HSCP career pathway review kicks off
|Donnelly said the HSE was now also processing ‘In Charge 3’ claims for professionals whose claim was heard by the Labour Court. |
The first career pathway review for health and social care professionals (HSCPs) for 16 years is now underway, following agreement with Fórsa. In a recent update, the union’s Head of Health Éamonn Donnelly said the process was due to conclude within a year.
This is the time allotted to the HSE’s nine community health organisation (CHO) ‘learning sites,’ to which agreement on the review was linked.
The grades covered include physiotherapists, occupational therapists, social workers, social care workers, dietitians speech and language therapists and podiatrists.
The process, which started in the first week of July, will consider career progression against the background of changed working environments since 2003. It will take account of career structures, advanced practise, clinical specialisms and advancement from basic to senior grade.

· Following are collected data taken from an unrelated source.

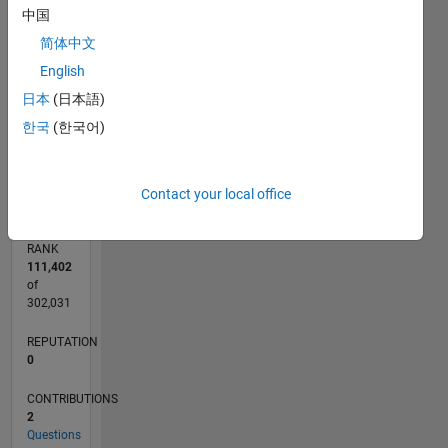
中国
CONTRIBUTIONS
2
简体中文
L
English
1
日本
(日本語)
한국
(한국어)
0
11/11
06/13
01/15
08/16
03/18
10/19
05/21
12/22
07/24
02/26
08/13
05/15
02/17
11/18
08/20
05/22
02/24
11/25
11/13
11/15
11/17
11/19
11/21
11/23
L
TIMELINE
Contact your local office
RANK
111,402
of
302,031
REPUTATION
0
CONTRIBUTIONS
2
Questions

Éamonn said the HSE was now also processing ‘In Charge 3’ claims for professionals whose claim was heard by the Labour Court. These will be paid with effect from September 2016.
The remaining ‘In Charge 3’ claims will either be conceded, or further clarification will be sought, by the end of August. Successful claims will be paid with effect from September 2018.
The HSE has also agreed to present draft terms of reference for the career pathway review “as a matter of priority,” after which a reviewer will be agreed and will commence work. The process will be overseen by a joint union-management group consisting of four seats from each side. Two of the seats on each side will be rotational to allow for inputs from different professions.
The union has also won approval for a separate strand of discussions on the effect of the CHO network proposal on primary care managers’ roles.
Éamonn said Fórsa aimed to enhance the role and the future of HSCP’s for many years to come. “The profession has to be an attractive proposition for students so that a gateway into the health service is needed. Then, a pathway of career progression is required for those who develop specialist knowledge, as well as a skills set that can see HSCPs becoming involved in the service planning and delivery of services,” he said.